§ **Excerpted data**:

%%

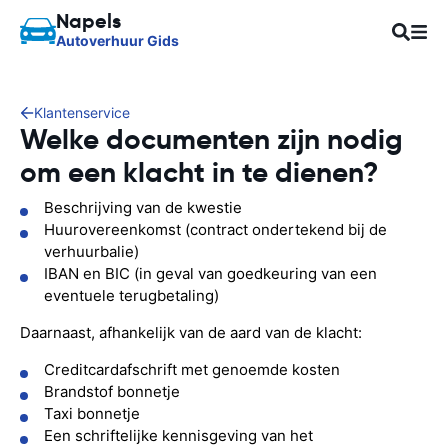
Napels
Autoverhuur Gids
Klantenservice
Welke documenten zijn nodig
om een klacht in te dienen?
Beschrijving van de kwestie
Huurovereenkomst (contract ondertekend bij de
verhuurbalie)
IBAN en BIC (in geval van goedkeuring van een
eventuele terugbetaling)
Daarnaast, afhankelijk van de aard van de klacht:
Creditcardafschrift met genoemde kosten
Brandstof bonnetje
Taxi bonnetje
Een schriftelijke kennisgeving van het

%%

§ **Written task**: Reproduce the text of the entries above word for word, and leave out the pictures.

§ **Task output**:
Napels
Autoverhuur Gids
Klantenservice
Welke documenten zijn nodig
om een klacht in te dienen?
Beschrijving van de kwestie
Huurovereenkomst (contract ondertekend bij de
verhuurbalie)
IBAN en BIC (in geval van goedkeuring van een
eventuele terugbetaling)
Daarnaast, afhankelijk van de aard van de klacht:
Creditcardafschrift met genoemde kosten
Brandstof bonnetje
Taxi bonnetje
Een schriftelijke kennisgeving van het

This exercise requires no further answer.